The law provides for the right to a fair and public trial, and an independent judiciary generally enforced this right.
In federal and provincial courts, defendants enjoy a presumption of innocence and have the right to legal counsel and free assistance of an interpreter, to remain silent, to call defense witnesses, and to appeal. If needed, a public defender is provided at public expense. During the investigative stage, defendants can submit responses to questions in writing. If an investigating judge determines sufficient evidence exists to proceed with a trial, the investigating judge refers the case to a panel of judges, who decide guilt or innocence in a separate oral trial proceeding. During the oral trial, defendants can present witnesses and provide expert witness reports, in addition to the defendant’s own evidence. Defendants have the right to be present at their hearings, and there is no trial in absentia.
Lengthy delays, procedural logjams, long gaps in the appointment of permanent judges, inadequate administrative support, and general inefficiency hampered the judicial system. Judges’ broad discretion on whether and how to pursue investigations contributed to a public perception that many decisions were arbitrary.
Provincial courts in Catamarca, Salta, Cordoba, Chubut, La Pampa, Buenos Aires, Neuquen, Rio Negro, Entre Rios, Buenos Aires City, Santa Fe, Santiago del Estero, Chaco, Mendoza, Jujuy, and Tucuman continued the transition to trials with oral arguments in criminal cases, replacing the old system of written submissions. Neuquen, Mendoza, Salta, Chaco, and Buenos Aires Provinces provide defendants accused of certain serious crimes the right to a trial by jury. Full implementation of trial by jury procedures was pending in Rio Negro and San Juan.
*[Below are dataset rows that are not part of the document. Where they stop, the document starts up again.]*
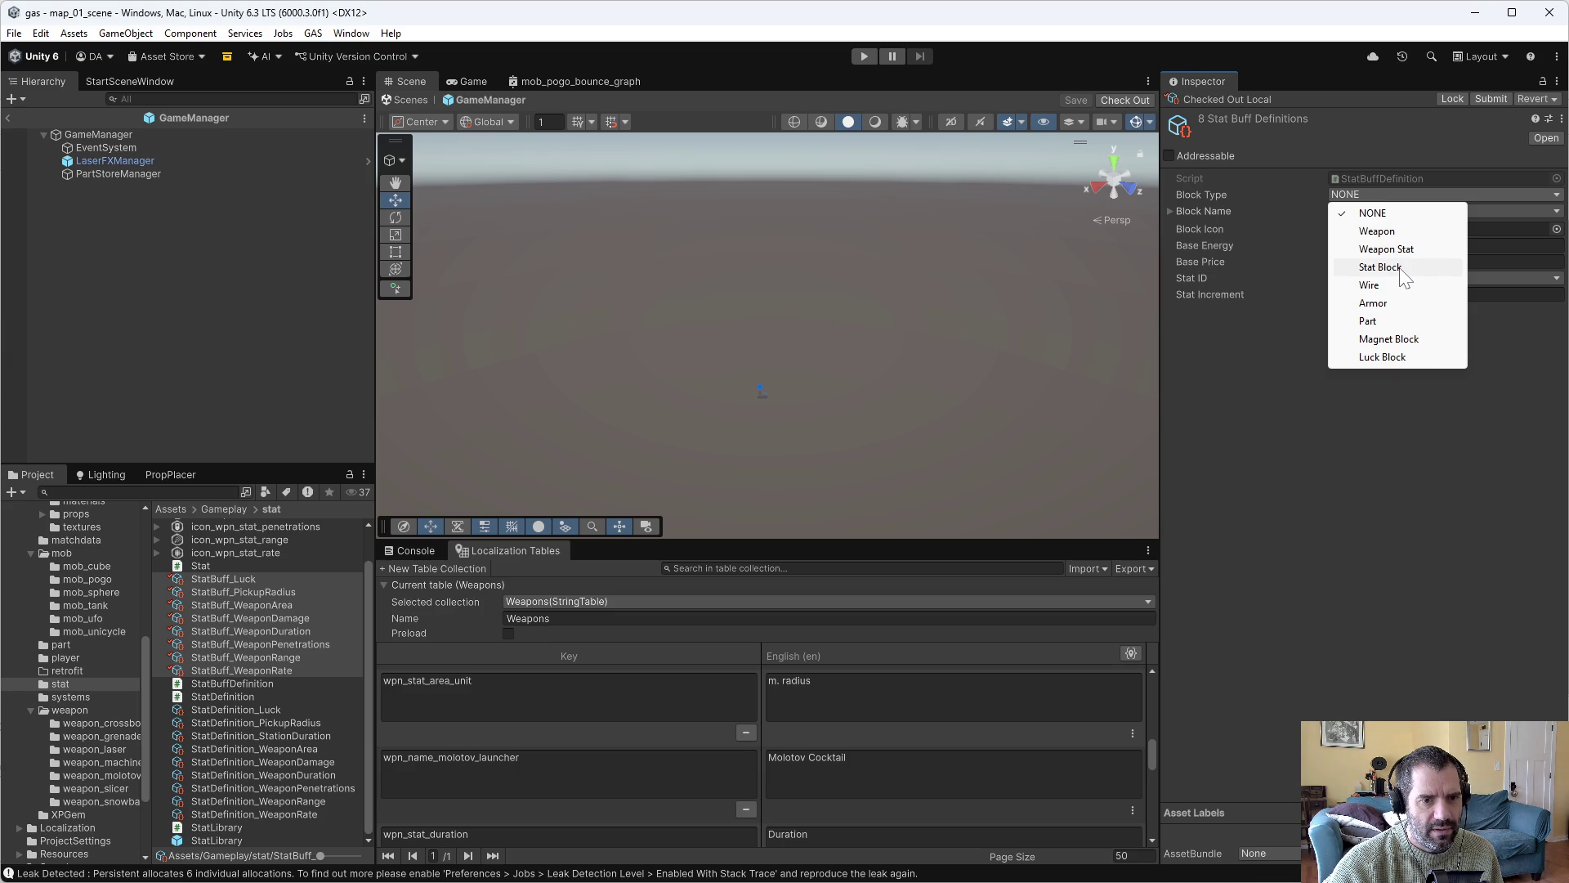
click(1398, 249)
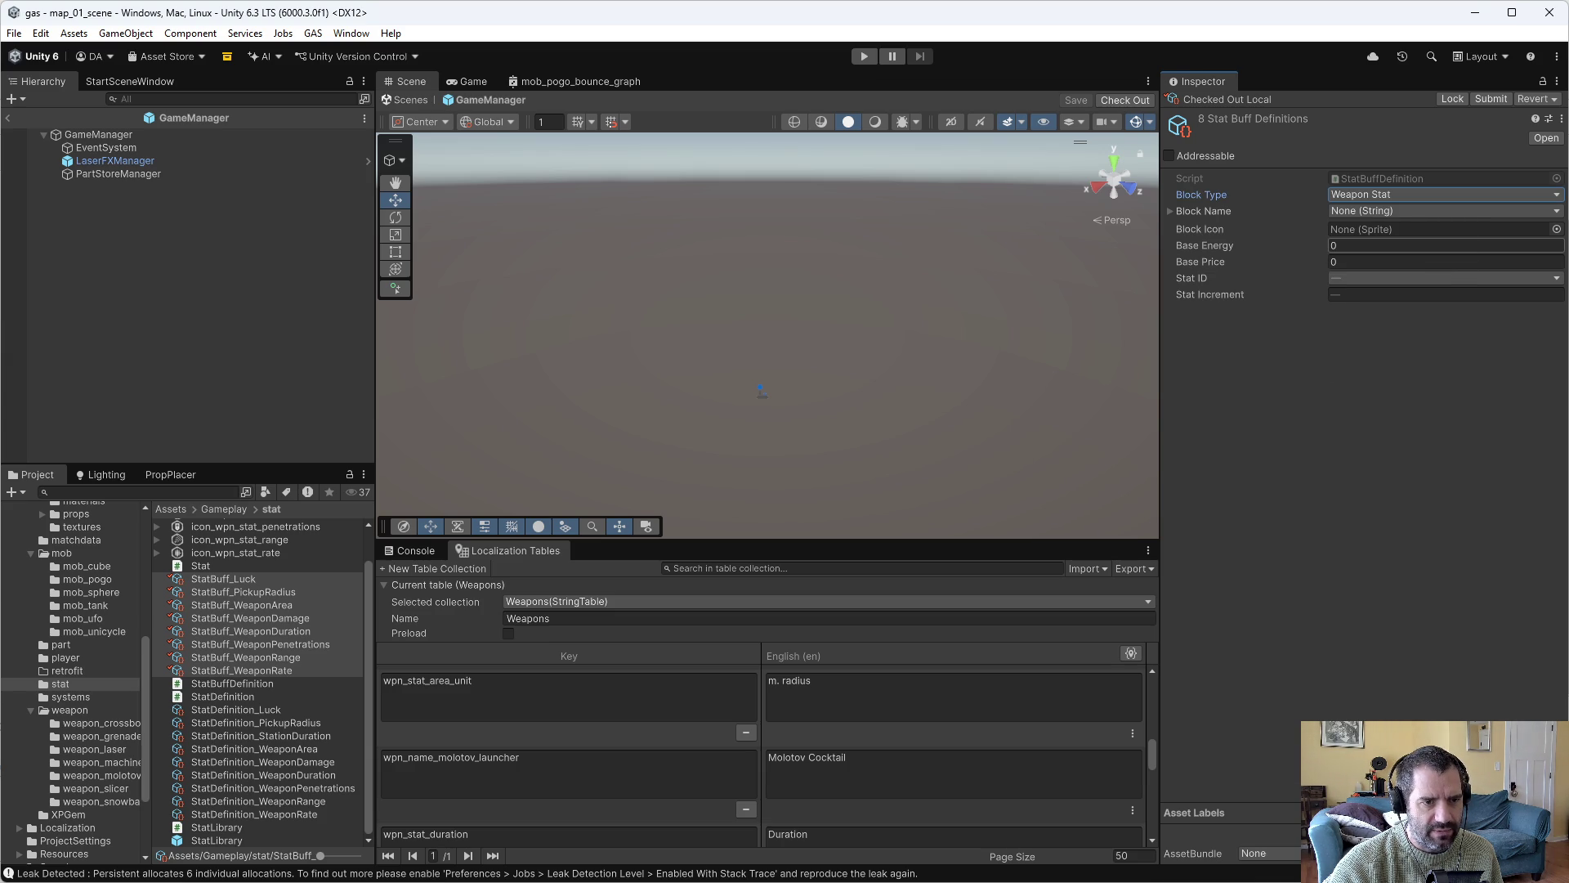
click(229, 579)
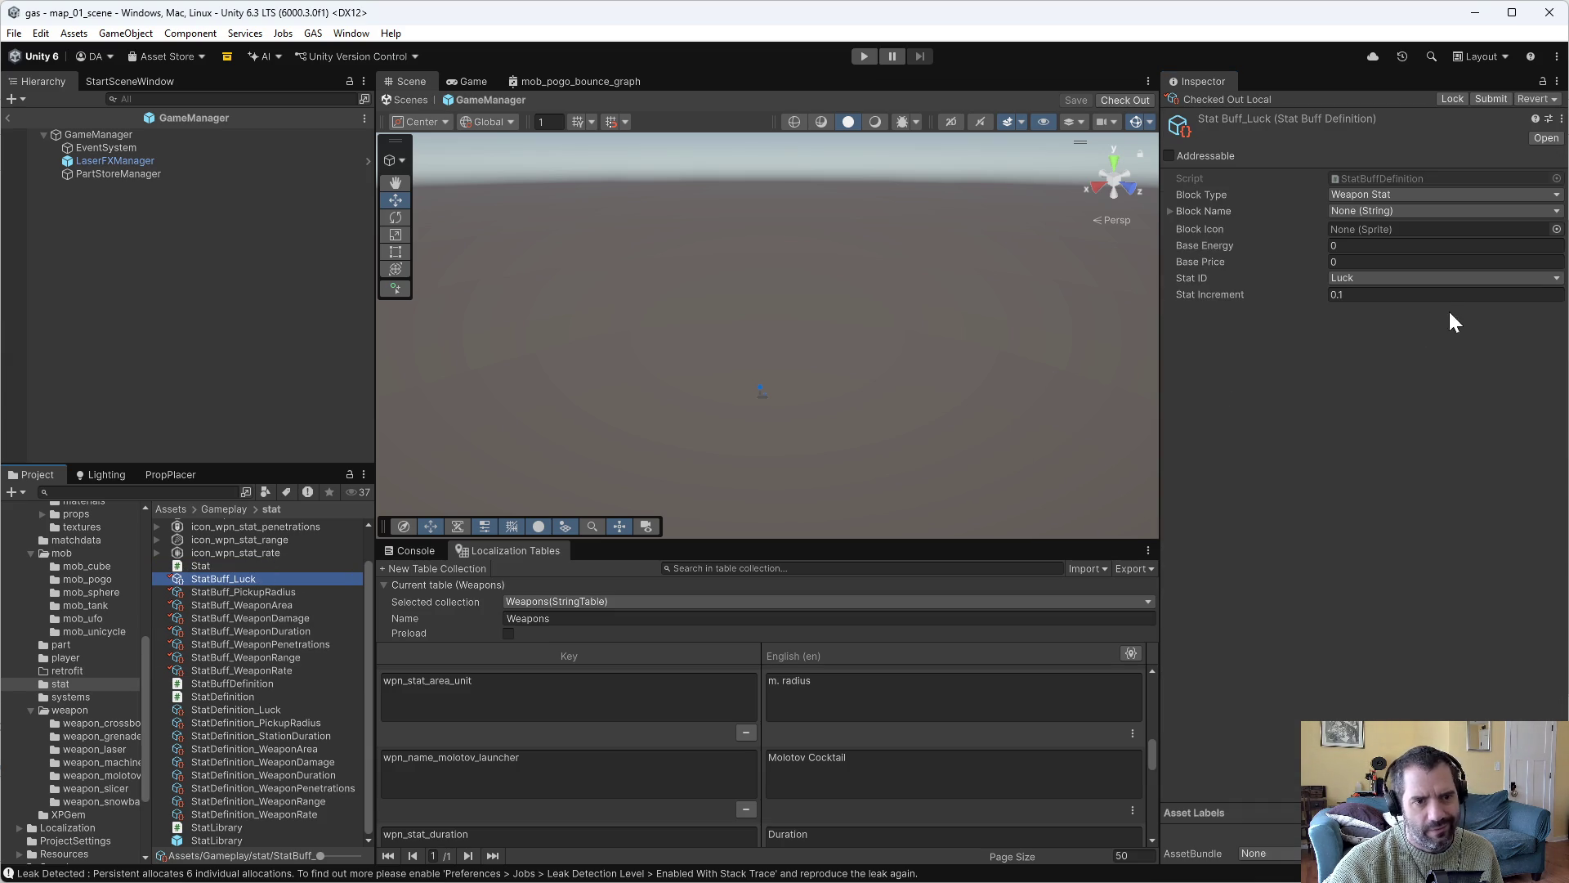
Give StatBuff_Luck the stat_name_luck Block Name and the block_icon_luck icon.
click(1395, 210)
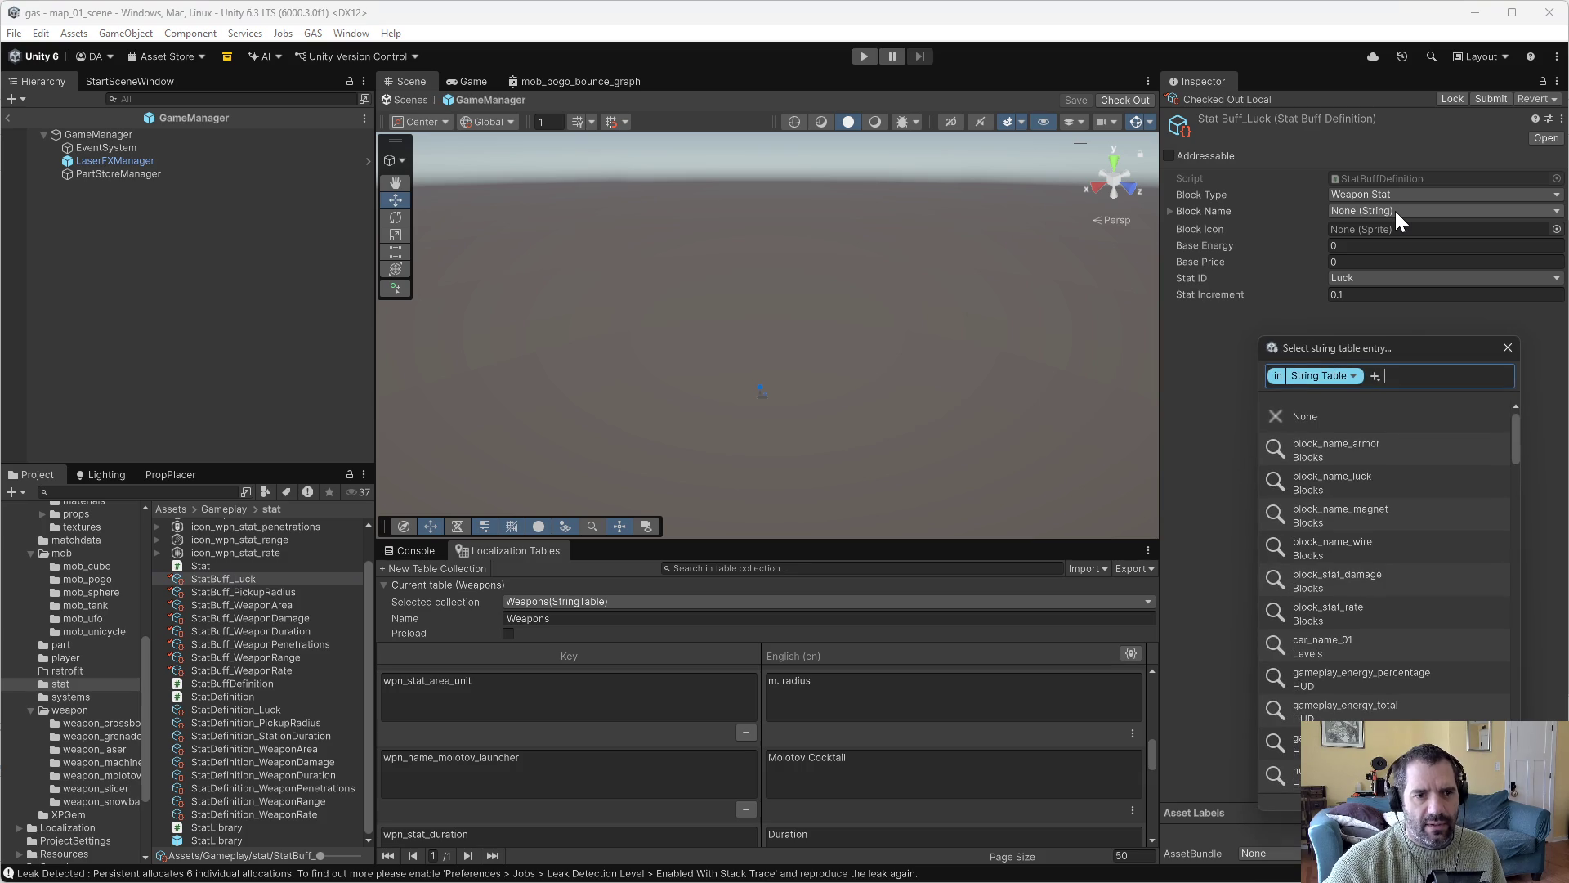
text(luck)
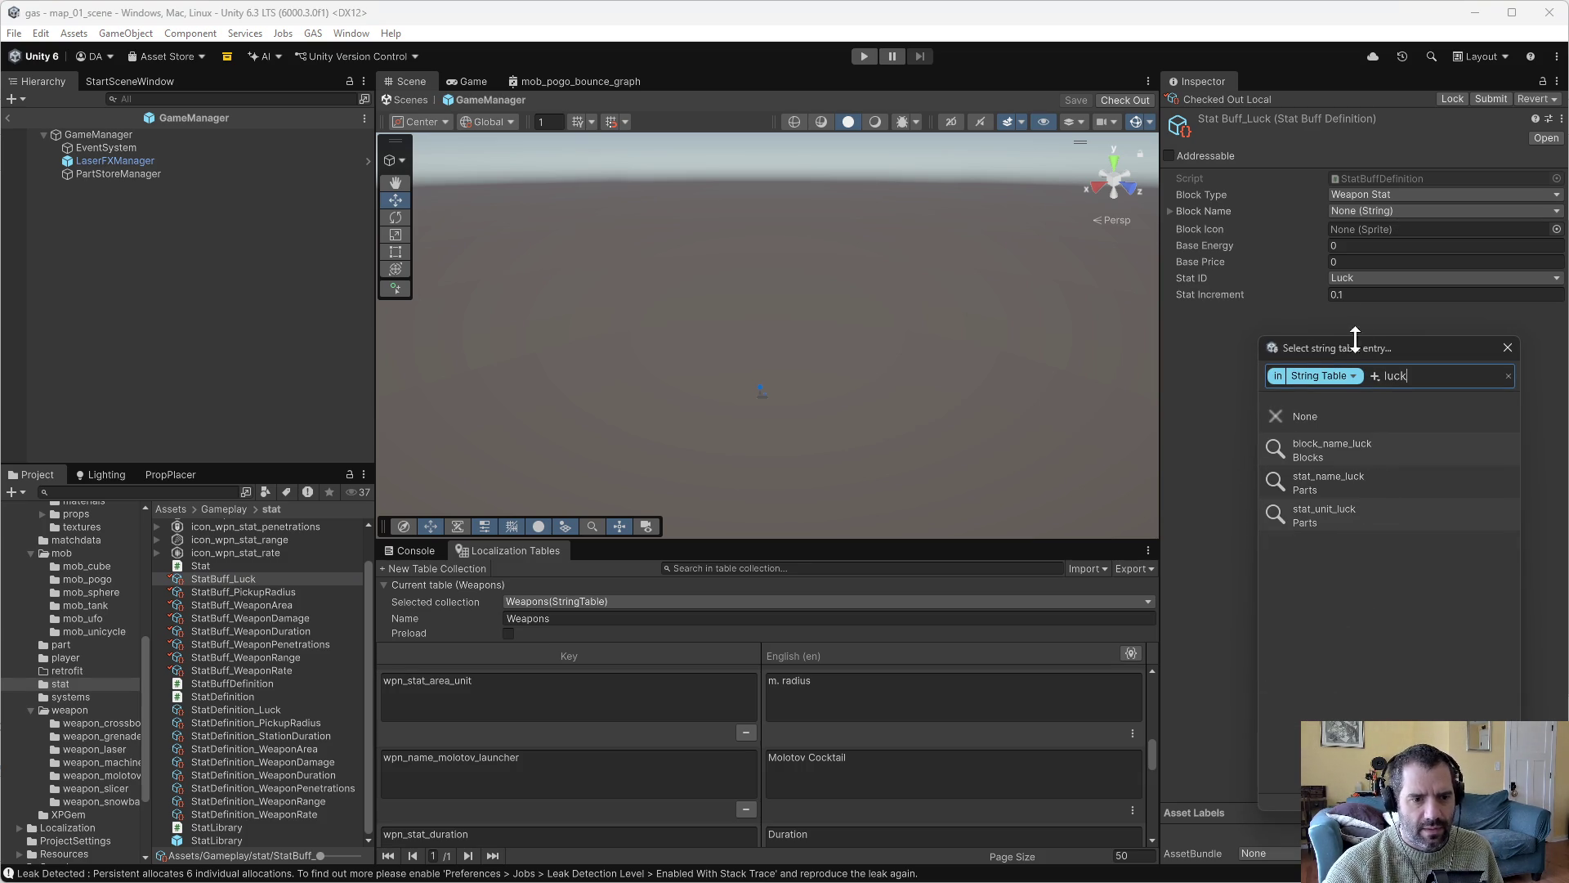
click(1357, 479)
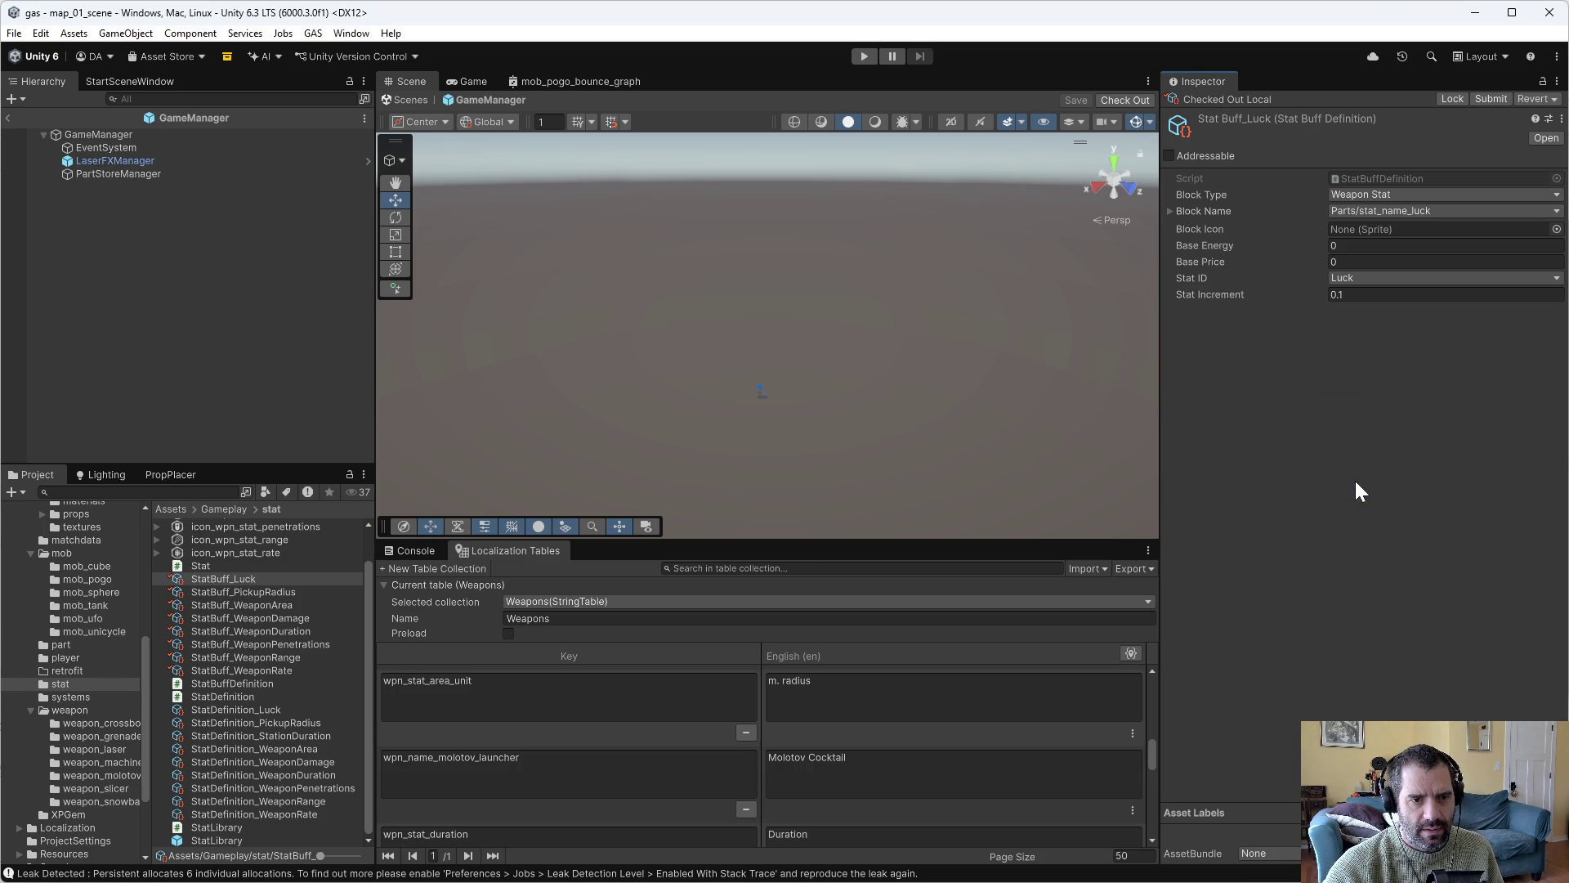
click(1557, 229)
text(luck)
In December 2018 Congress passed a new code of federal criminal procedure. In June, Salta and Jujuy became the first provinces to implement this new code, which is to progressively extend to the rest of the country. The code transforms the country’s hybrid federal inquisitive system into a full accusatory system, with expanded prosecution responsibilities for the attorney general. The new code imposes time limitations on prosecutions (most cases under the new system must be disposed of in three years), expands victims’ rights, implements the use of new investigative techniques, and provides for expedited deportations of foreigners in lieu of prosecution. The code creates direct interaction between security forces and prosecutors, who assumed investigative responsibilities previously exercised by magistrates.
Political Prisoners and Detainees
There were no reports of political prisoners or detainees.
Civil Judicial Procedures and Remedies
Citizens have access to the courts to bring lawsuits seeking damages or the protection of rights provided by the constitution. They may also appeal adverse decisions domestically or to regional human rights bodies, to include the Inter-American Court of Human Rights.
f. Arbitrary or Unlawful Interference with Privacy, Family, Home, or Correspondence
The constitution prohibits such actions, and there were no reports that the government failed to respect these prohibitions.